__Prompt__
Reproduce the entries shown below only from the line with "management of the huge empire." down to the line with "Speaker, you're still", keeping both end lines and copying each one exactly.
#### Available records
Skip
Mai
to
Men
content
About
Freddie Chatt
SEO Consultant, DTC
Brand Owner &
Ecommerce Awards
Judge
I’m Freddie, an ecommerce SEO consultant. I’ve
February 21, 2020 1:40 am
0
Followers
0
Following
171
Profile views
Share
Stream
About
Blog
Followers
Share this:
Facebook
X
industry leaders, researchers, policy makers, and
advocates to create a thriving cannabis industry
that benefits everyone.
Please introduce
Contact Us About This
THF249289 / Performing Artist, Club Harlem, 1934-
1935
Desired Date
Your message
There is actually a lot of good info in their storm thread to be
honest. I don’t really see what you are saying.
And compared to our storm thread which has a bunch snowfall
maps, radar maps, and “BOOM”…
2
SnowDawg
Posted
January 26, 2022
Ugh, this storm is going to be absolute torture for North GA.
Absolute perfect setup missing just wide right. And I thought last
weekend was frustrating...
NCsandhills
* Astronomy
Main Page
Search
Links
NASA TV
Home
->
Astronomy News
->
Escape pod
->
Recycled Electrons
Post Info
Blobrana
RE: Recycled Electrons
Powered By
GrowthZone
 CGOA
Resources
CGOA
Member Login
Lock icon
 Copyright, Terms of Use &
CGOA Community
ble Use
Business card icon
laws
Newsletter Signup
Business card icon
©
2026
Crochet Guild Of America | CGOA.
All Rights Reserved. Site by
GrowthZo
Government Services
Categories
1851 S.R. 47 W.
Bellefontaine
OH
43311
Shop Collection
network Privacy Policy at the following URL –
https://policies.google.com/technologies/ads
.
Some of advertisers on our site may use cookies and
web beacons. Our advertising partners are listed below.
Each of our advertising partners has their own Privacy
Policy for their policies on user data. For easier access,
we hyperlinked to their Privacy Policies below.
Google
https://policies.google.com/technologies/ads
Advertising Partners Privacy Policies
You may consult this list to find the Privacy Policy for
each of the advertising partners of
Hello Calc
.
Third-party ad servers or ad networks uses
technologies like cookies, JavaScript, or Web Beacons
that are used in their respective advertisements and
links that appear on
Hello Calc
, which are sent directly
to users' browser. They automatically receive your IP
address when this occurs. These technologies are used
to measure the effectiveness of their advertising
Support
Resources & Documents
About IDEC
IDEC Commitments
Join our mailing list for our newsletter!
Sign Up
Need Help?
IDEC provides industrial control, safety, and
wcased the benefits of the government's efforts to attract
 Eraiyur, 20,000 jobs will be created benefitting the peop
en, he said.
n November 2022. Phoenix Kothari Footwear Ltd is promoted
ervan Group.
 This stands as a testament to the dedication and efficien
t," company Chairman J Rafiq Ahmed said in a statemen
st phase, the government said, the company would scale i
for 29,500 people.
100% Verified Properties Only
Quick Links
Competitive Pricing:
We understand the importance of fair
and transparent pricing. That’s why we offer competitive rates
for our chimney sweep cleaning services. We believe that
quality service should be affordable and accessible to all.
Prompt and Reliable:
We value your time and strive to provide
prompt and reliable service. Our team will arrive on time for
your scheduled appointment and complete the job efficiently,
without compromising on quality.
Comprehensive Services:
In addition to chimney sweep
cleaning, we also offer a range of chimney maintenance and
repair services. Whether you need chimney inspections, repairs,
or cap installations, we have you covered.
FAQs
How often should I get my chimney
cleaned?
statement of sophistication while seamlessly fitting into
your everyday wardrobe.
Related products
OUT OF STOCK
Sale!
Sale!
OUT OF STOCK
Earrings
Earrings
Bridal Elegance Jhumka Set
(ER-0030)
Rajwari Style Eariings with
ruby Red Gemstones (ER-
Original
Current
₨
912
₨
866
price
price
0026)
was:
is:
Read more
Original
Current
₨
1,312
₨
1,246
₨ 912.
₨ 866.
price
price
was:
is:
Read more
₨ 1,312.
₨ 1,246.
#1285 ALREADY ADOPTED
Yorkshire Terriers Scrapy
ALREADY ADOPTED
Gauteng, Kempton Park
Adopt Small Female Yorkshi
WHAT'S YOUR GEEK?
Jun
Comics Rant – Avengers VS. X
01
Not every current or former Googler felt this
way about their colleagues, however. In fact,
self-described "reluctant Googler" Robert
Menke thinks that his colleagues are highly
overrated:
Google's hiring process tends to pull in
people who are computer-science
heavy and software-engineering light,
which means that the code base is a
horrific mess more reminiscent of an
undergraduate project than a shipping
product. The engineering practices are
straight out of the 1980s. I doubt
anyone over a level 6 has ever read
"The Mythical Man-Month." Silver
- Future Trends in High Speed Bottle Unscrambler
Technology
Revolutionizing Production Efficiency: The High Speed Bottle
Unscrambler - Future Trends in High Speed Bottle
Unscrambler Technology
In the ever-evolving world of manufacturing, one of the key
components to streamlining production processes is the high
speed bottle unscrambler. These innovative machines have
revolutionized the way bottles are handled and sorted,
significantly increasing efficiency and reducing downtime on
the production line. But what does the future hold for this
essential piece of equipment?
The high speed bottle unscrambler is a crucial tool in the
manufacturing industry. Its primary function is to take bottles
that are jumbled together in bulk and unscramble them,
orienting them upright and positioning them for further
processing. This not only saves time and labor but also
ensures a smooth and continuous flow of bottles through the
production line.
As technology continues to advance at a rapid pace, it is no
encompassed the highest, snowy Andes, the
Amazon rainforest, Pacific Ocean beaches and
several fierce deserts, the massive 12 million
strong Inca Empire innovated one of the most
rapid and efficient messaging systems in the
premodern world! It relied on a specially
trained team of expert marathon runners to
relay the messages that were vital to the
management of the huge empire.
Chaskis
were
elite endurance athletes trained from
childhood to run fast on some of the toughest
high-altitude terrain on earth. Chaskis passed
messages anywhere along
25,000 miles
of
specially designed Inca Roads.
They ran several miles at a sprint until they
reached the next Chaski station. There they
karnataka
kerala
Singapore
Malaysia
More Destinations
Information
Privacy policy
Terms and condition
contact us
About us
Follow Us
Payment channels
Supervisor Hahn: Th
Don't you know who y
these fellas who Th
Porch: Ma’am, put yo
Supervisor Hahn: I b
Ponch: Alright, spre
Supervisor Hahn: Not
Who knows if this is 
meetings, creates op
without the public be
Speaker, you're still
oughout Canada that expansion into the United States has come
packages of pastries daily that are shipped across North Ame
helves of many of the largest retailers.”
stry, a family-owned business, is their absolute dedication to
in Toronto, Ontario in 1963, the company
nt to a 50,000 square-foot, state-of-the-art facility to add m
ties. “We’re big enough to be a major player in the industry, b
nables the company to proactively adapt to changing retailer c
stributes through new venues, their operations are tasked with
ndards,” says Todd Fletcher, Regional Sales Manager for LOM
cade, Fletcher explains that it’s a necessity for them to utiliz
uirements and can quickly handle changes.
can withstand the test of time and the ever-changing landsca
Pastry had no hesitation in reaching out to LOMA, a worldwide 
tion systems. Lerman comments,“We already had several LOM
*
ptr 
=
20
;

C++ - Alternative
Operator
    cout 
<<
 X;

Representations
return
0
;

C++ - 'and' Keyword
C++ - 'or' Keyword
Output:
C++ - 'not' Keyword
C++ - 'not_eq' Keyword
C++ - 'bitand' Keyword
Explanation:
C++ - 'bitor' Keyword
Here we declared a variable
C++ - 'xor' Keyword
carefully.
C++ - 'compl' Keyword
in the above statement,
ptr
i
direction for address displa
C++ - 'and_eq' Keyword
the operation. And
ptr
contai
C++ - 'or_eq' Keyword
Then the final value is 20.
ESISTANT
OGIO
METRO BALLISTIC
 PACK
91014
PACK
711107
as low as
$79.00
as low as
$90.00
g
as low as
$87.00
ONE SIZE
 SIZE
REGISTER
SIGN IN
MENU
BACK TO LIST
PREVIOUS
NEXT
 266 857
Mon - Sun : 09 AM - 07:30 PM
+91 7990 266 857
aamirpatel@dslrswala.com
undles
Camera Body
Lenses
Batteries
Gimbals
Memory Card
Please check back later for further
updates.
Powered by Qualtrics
########
__Answer area__
management of the huge empire.
Chaskis
were
elite endurance athletes trained from
childhood to run fast on some of the toughest
high-altitude terrain on earth. Chaskis passed
messages anywhere along
25,000 miles
of
specially designed Inca Roads.
They ran several miles at a sprint until they
reached the next Chaski station. There they
karnataka
kerala
Singapore
Malaysia
More Destinations
Information
Privacy policy
Terms and condition
contact us
About us
Follow Us
Payment channels
Supervisor Hahn: Th
Don't you know who y
these fellas who Th
Porch: Ma’am, put yo
Supervisor Hahn: I b
Ponch: Alright, spre
Supervisor Hahn: Not
Who knows if this is 
meetings, creates op
without the public be
Speaker, you're still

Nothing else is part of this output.